I expect non-cash charges related to stock issuance to be around $15M, and hence expect positive CF of about $1.50 per share - with some upside potential, since the sales projection seems pretty conservative. I'm not happy with the market's reaction, but not overly concerned either. Math is math, and eventually the rest of the world will get the math.
A couple of obvious reactions...
1) 2013 net sales of $110M implies Q4 net sales of around $37M. $37M * 4 - $148M. So the 2014 net sales estimate of $150 - given that Q4 doesn't reflect a full qtr of FitMiss in Wags, additional FitMiss products in Wags in the second half of 2014, a second MP product in Costco in the second half of 2014, "normal" growth that can be expected to occur in 2014, and new products that the update suggested might be released in 2014 - seems AWFULLY conservatie.
2) The $0.20-$0.22 EPS translates to less than $3M. I certainly HOPE this is AFTER the $15M or so in non-cash charges I expect them to incur for amortization of stock grants. Whether it's before or after makes a MASSIVE difference, and should have been explicitly stated in the update.
mtc44380, has MSLP given any indication of when the ER/CC will be? Q4 / YE figures are frequently released MUCH later than other qtrs. Last year, for example, MSLP released Q4 on Apr 1. I HOPE you're correct, but I'm not counting on seeing official Q4 figures anytime soon.
They said "by the end of January" in their prepared comments, then during the Q&A said they were "shooting for" mid-to-late January.
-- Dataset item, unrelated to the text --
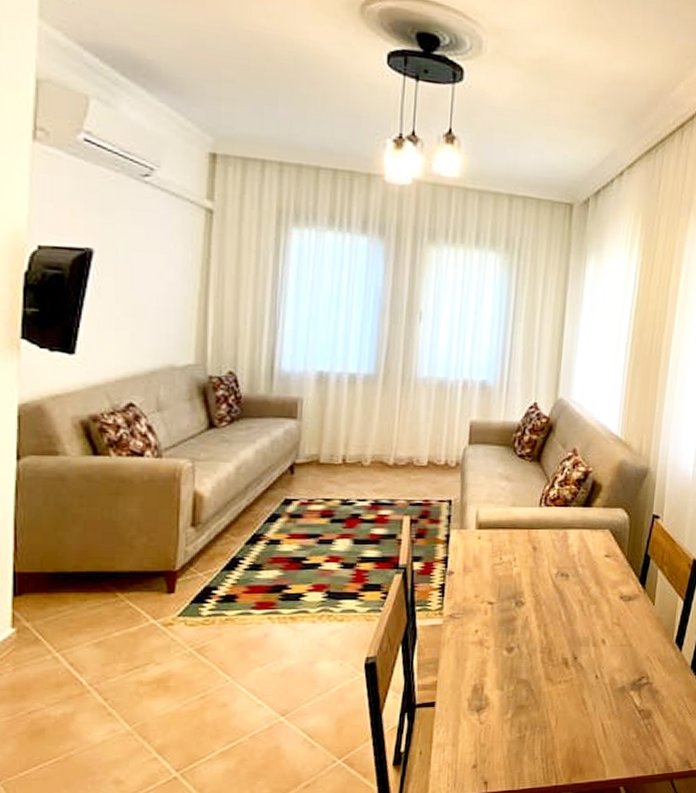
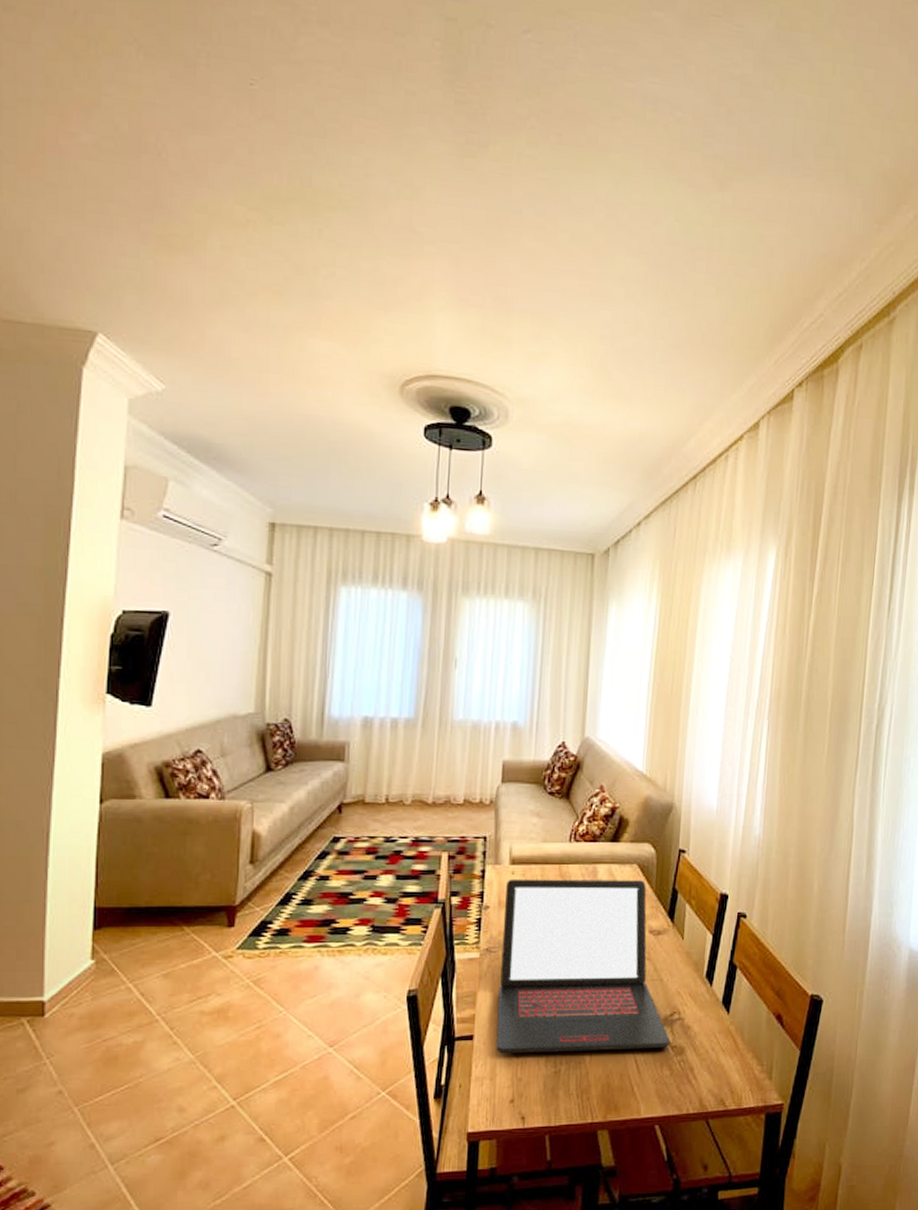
laptop: none [458,544,638,720] -> present [496,879,670,1054]

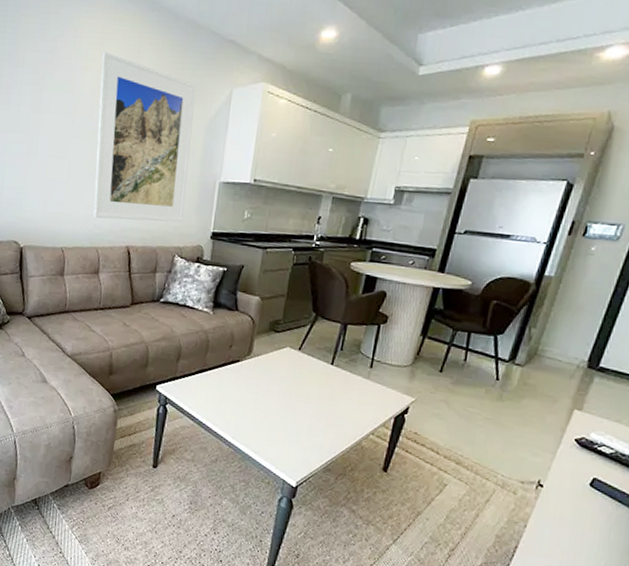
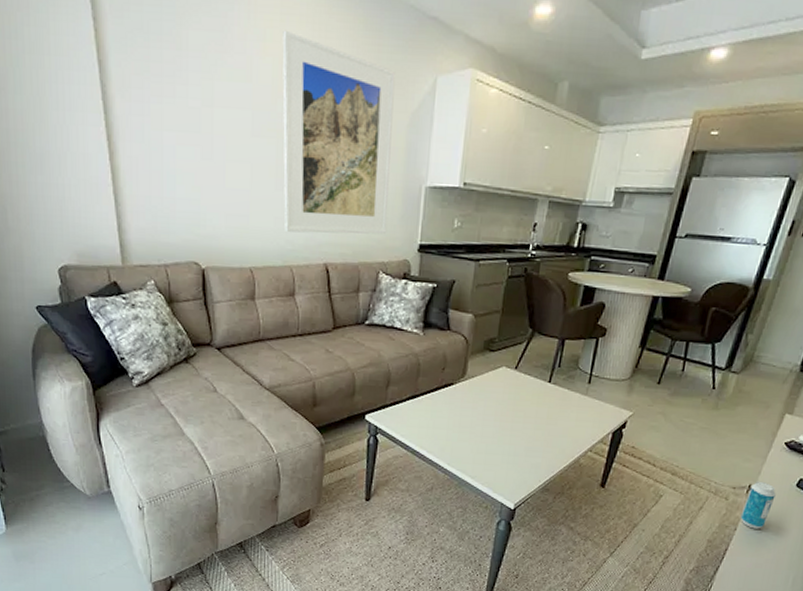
beverage can: none [530,477,568,528] -> present [740,481,776,529]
As long as they deliver by the end of January, I see no cause for complaint.
In general, I think they've done a pretty good job of delivering on stuff they've explicitly stated or strongly hinted is in the pipes - e.g., endorsement deals (Arnold, Kapernick, Flo-rida, Decker), new products (FitMiss and Arnold), new sales outlets (Costco, Walgreens).
There has been no news on a couple of OTHER things in the CC that they hinted were reasonably imminent - resolution of the SEC inquiry, and a relationship with an investment banking firm (with an accompanying line of credit that would hopefully preclude further dilution). Assuming these items are still progressing, there is the potential for a LOT of very good news in the coming weeks.
I hope you're correct, and that I eventually have reason to be delighted about the "investment in" / "partnership with" FUSE. But I'm not exactly holding my breath. In fact, if ANYTHING even VAGUELY beneficial for MSLP EVER comes out of that, I will very happily buy you a nice bottle of scotch. I admittedly know nothing about the company, but the share price speaks volumes.
Per my post, I thought they said mid-January. I don't understand your recommendation that I check my calendar (which is, btw, the same as YOUR calendar - or at least so I hope). It seems to suggest that they COULDN'T have said mid-January, since it was already past mid-January, and guidance hadn't yet been released. This is not sound logic - it overlooks the possibility that he company could fail to deliver something by the date it said it would. This, too, is not a difficult concept to grasp.
I have reviewed the CC transcript and found that my recollection, while better than yours, was not entirely correct. When pressed for a date, Rpllock said they were shooting for "mid-to-late January".
FS = Fuse? Who cares about that? It's the 2014 financial projections, which they said they'd release in mid-January, that I want to see...
Fitmiss is in the Walgreens down the block from my office. It's on an endcap rather than in the main aisle. Only four containers out, so per my previous post it's hard for me to imagine a ton of volume per store.
Based upon an inspection of the supplement section of the two stores closest to me, it's hard for me to imagine a lot of units being sold at each store - there's only three or four containers of similar products on the shelf.
"shareholders get NOTHING!"
LOL! Shareholders aren't normally paid salaries. Are you perhaps talking about dividends? Go invest in utilities.
What shareholders of high-growth stocks hope to GET is STOCK APPRECIATION!
I looked up the closing price for Dec 31, 2012. It was $4.25.
The stock you're bashing is up 95% YoY.